• _Given passage_:
★ ★ ★ ★

Within these accounts an allowance is made for the costs incurred using the
space as an office. These costs cover a proportion of the overall heat, light
and insurance costs on the house as a whole.
Cedar Farm Gallery
This
is located on the site of a former pig farm, close to the village
of Maudsley, near Ormskirk in Lancashire. Began as an effort to diversify when
pig-farming began to get into financial difficulties in the 1990s, the gallery
complex has grown from a single converted building. Farming ceased completely
on the site in 2001, and it now operates entirely as a commercial enterprise,
converting and running a complex of former agricultural buildings that now
house cafes, shops, a gallery, artists studios and a teaching space.
The
whole complex remains in the ownership of the farming family that started the
enterprise – and has been funded completely by the owners themselves. They run
the enterprise as a wholly commercial operation, renting spaces to the various
enterprises involved. This includes twenty individual artists, craftspeople and
creative businesses. The galleries as a whole are a considerable visitor
attraction – and had 60,000 visits last year.
They
are also a significant source of local employment in a largely rural community
– with in excess of 50 full-time equivalent jobs on the site. Significantly the
teaching space is also a local community resource – although Julie Bailey who
owns and runs the operations – stresses that it in no way seeks to compete with
the local village hall.

★ ★ ★ ★

• _Provided data_:
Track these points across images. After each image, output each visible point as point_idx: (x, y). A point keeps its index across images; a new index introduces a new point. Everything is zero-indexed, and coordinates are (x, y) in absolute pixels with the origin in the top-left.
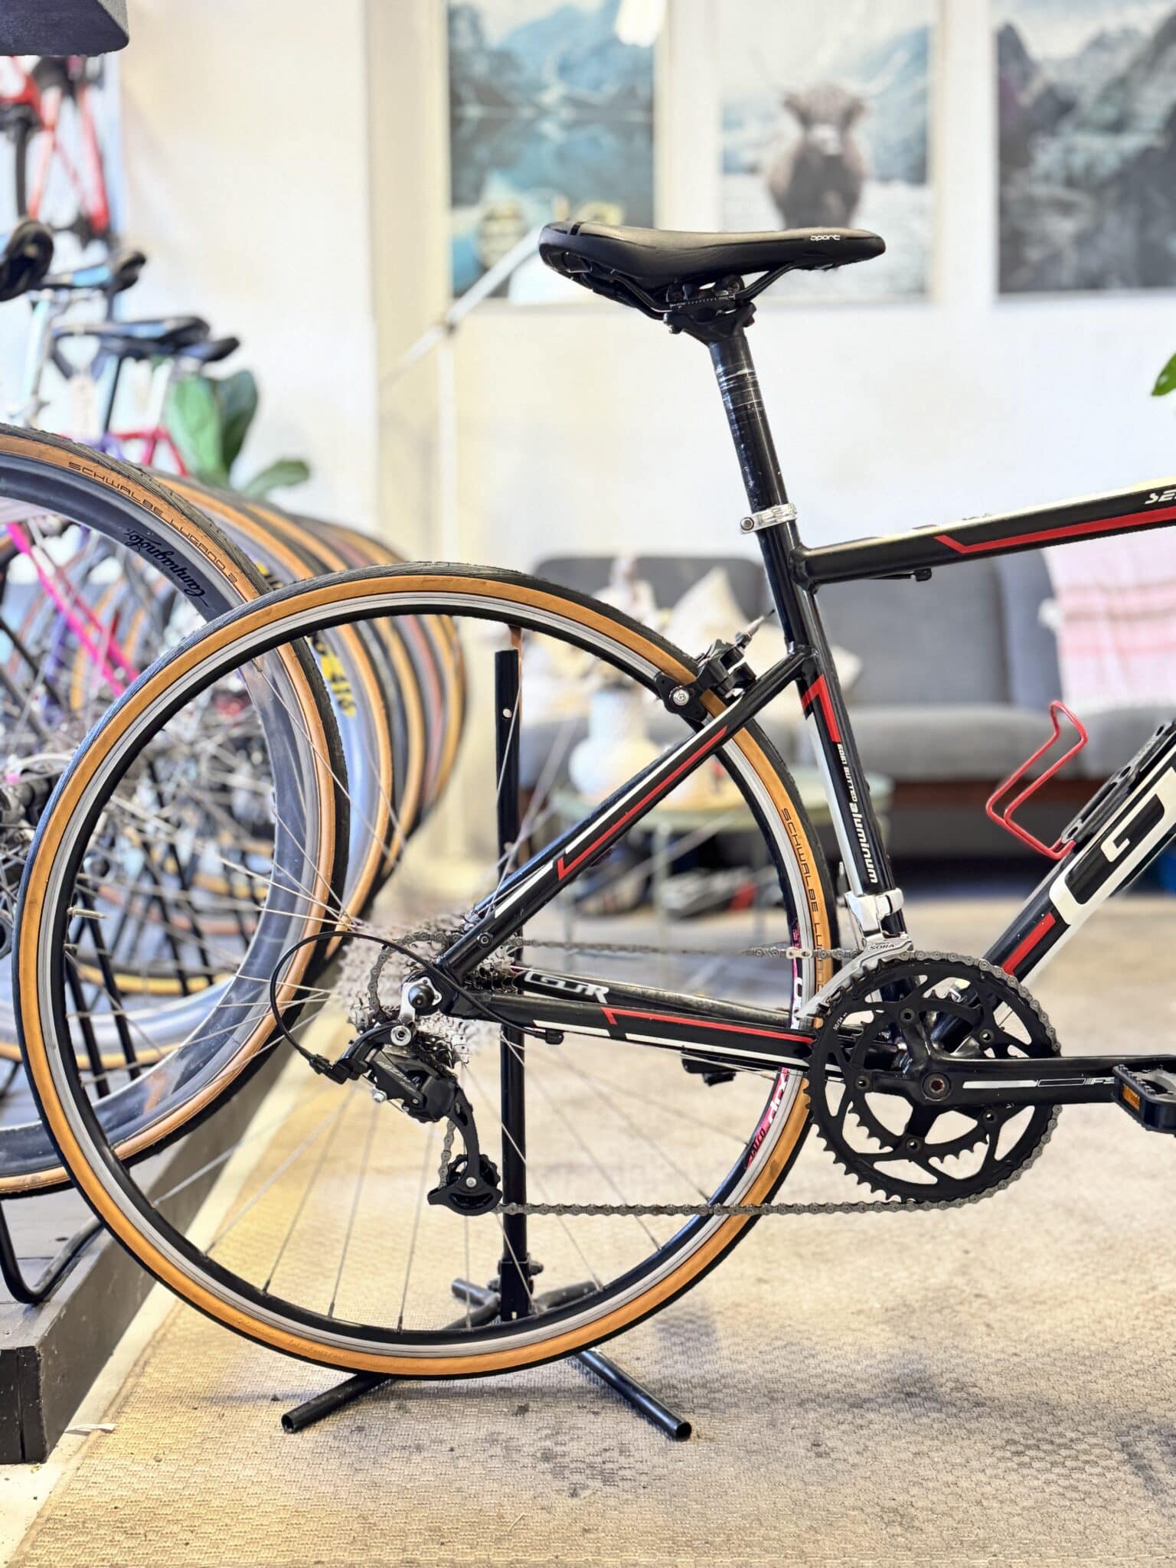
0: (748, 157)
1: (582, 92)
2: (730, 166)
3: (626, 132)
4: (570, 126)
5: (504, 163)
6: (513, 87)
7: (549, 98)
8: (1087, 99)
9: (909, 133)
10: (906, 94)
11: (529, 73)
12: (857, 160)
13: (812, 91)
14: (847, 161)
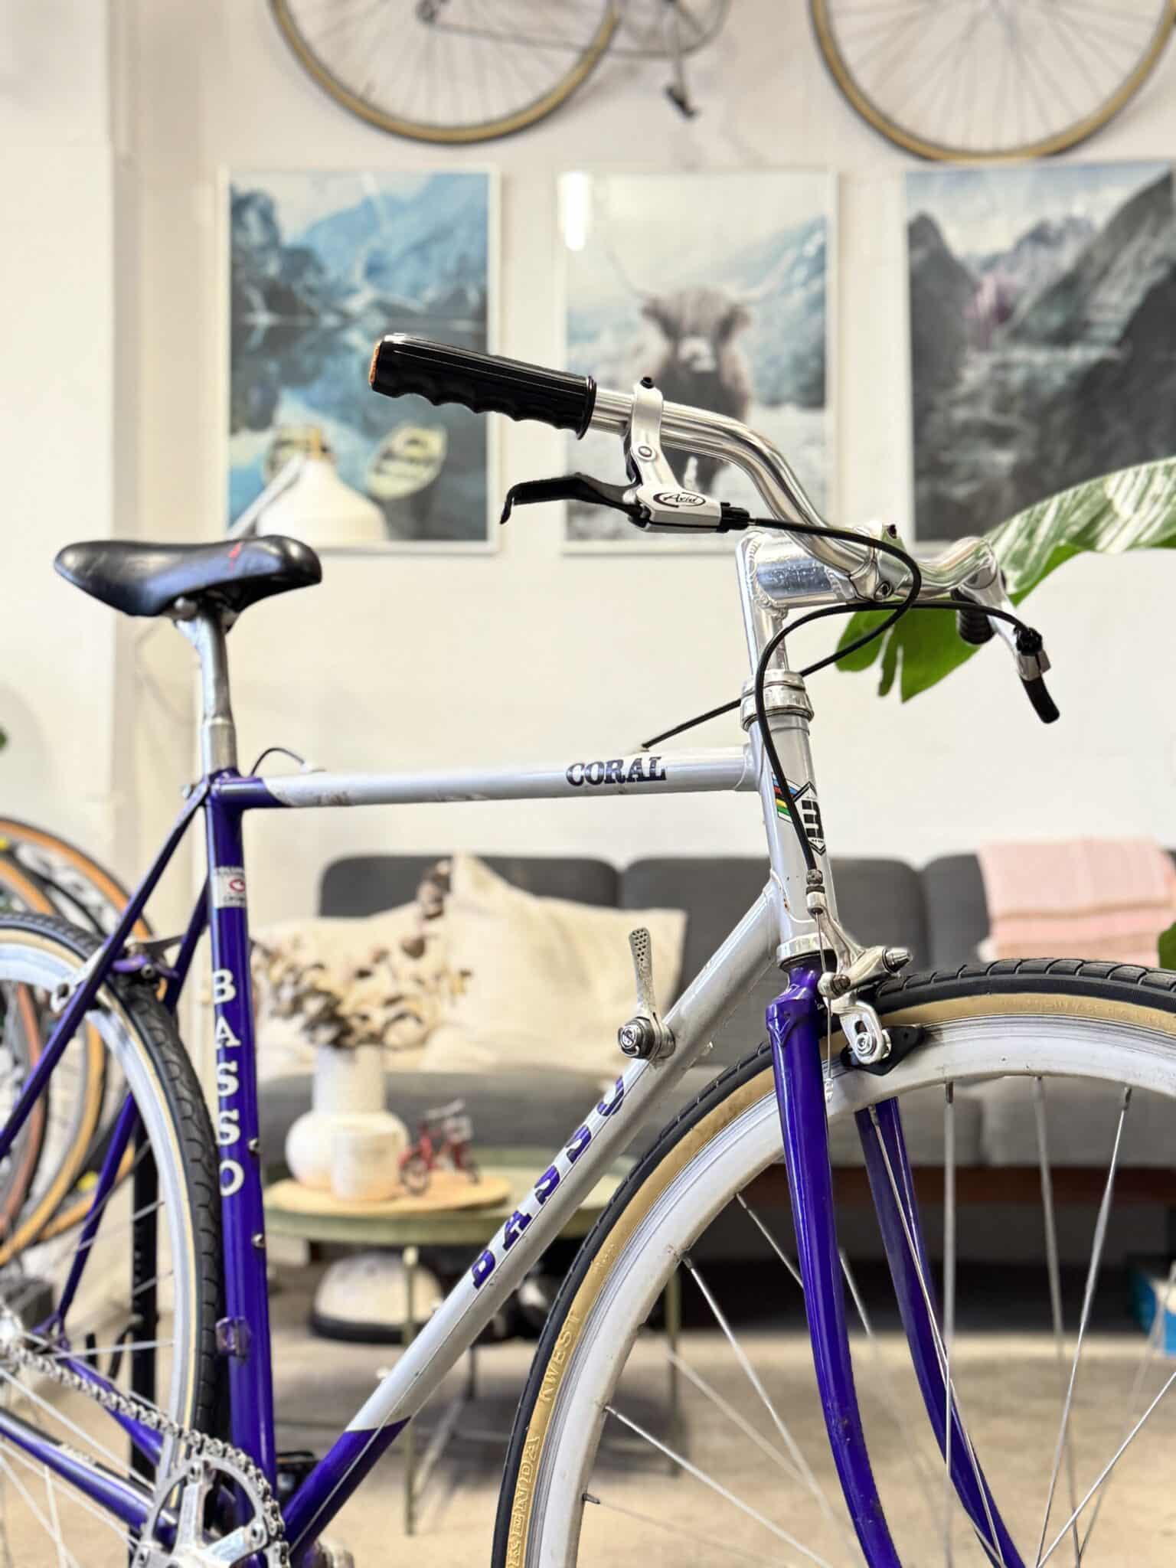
1: (397, 296)
5: (298, 378)
6: (311, 291)
7: (356, 304)
8: (1025, 305)
9: (803, 347)
10: (798, 297)
11: (332, 273)
12: (736, 379)
13: (681, 296)
14: (727, 379)
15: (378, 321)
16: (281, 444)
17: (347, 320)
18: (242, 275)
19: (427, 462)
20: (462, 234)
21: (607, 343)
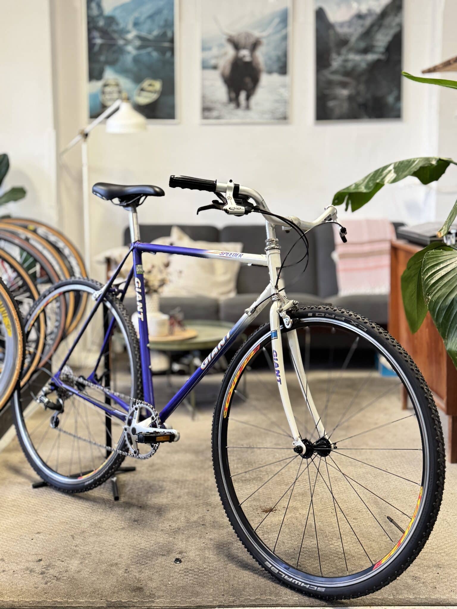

★ ★ ★ ★

• _Description of the task_: Reproduce word for word the stretch of the Cedar Farm Gallery text above from "Cedar Farm Gallery" through "a teaching space.".

• _Answer below_:
Cedar Farm Gallery
This
is located on the site of a former pig farm, close to the village
of Maudsley, near Ormskirk in Lancashire. Began as an effort to diversify when
pig-farming began to get into financial difficulties in the 1990s, the gallery
complex has grown from a single converted building. Farming ceased completely
on the site in 2001, and it now operates entirely as a commercial enterprise,
converting and running a complex of former agricultural buildings that now
house cafes, shops, a gallery, artists studios and a teaching space.